In his “Monday Mornings” series, visual artist Billy Foshay turned to email as a storytelling medium, connecting to subscribers with photo and narrative.
Billy Foshay, CSOM ’16, would slip off into Manhattan on lunch breaks, his camera in his briefcase. He’d spent the summer working eight-hour workdays at Alliant Insurance, commuting two hours into New York City from Mendham, N.J., and then again, two hours out. The insurance industry is an unlikely fit for a burgeoning artist, but for Foshay, it meant time and space to photograph the city and to write.
Foshay began a newsletter in August to develop an audience for the work he was doing in New York. The “Monday Mornings” series pairs photos with short stories, sending out an issue to subscribers via email at the beginning of every work week. The concept was inspired in part by BC Streak, a newsletter that sends out early morning news to Boston College students. Foshay saw BC Streak’s marketing service Mailchimp as ideal for artists, and adopted the platform to handle “Monday Mornings.”
“People didn’t have to be completely active,” Foshay said. “When you sign up for something like this, you don’t have to take an active role in it. If you want to read it, you can read it, and that’s really where it came from.”
Foshay’s concept for “Monday Mornings” was to embellish the mundane. In one case, Foshay happened upon a mailman on one of his daily wanderings, this time in Boston. Starting with a photo of the stranger, Foshay began stringing together a narrative—Who was this man? What did he love? What was his life like growing up?
He imagined this mailman to have a disguised passion for history, writing of how the mailman would dance alone in his room as a teenager, historical texts flapping in his hand. But then, life set in, and he was left spending his adulthood speculating what might be in the envelopes he delivers.

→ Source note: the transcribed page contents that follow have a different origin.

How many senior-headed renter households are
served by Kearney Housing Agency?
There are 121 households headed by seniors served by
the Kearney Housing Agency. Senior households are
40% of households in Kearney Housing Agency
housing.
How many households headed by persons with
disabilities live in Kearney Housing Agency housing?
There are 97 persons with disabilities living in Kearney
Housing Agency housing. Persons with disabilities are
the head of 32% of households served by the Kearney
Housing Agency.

“That’s a parallel to my life—for me, I find myself in the business school,” Foshay said. “When I came in, that’s what I thought I wanted to do, and now I feel stuck in it. I’m going to finish it out, but at the same time, there’s part of me that wants to break out: that’s me being the mailman.”
Foshay received his first camera—a Canon Digital Rebel XSI—in seventh grade, but only began to take photography seriously after taking Photography I with the fine arts department. It was Issues and Approaches to Studio Art with Sheila Gallagher that ultimately led Foshay to begin assessing his hobby more conceptually, and he adopted new mediums, like short story and film, to match with his photography.
Last semester, Foshay and friend Max Prio, CSOM ’16, started Exposure Productions, a small media company dedicated to showcasing University student groups and pooling resources to create independent films at BC. The recent emergence of artists like Foshay and Prio—fueled in part by the new media technologies that make it easy to share photography and film over the web—is representative of a larger push by undergraduates in the fine arts department to elevate the role of visual art at the University.
“It’s an underutilized department,” Foshay said. “Maybe it’s happened before, but I’m seeing people get very excited about [fine arts], and I think it’s an up-and-coming thing at BC. There are a lot of people pushing for it.”
So far, the response to “Monday Mornings” has been stronger than expected for Foshay, who thought the project might develop a passive following, but never anticipated how much he’d hear back on it. The platform for his work in particular has attracted a fair deal of attention from other artists.
“Right now, it’s about creating an avenue for other artists,” Foshay said. “If I build this to, low-realm, 1,000 people, I can feature other people’s art. It’s about creating a platform for these people who would normally not be seen.”
Foshay plans to continue “Monday Mornings” for at least a year, and republish that first year of issues as a book. The next year would mark the beginning of a new series. For now, he plans to keep his work free for whoever’s interested.
In its first five issues, the series has focused particularly on architecture—doors, walls, and windows—and pairing these common architectural items stories of working-class people, their eccentricities and tics.
“It’s such a derivative of your identity—what you think lies behind a wall, and then what you choose to write about,” Foshay said. “I wrote about a woman who sits behind it painting all day, how peaceful that might be.”
A pause. “I just think that’s part of who I wish I was.”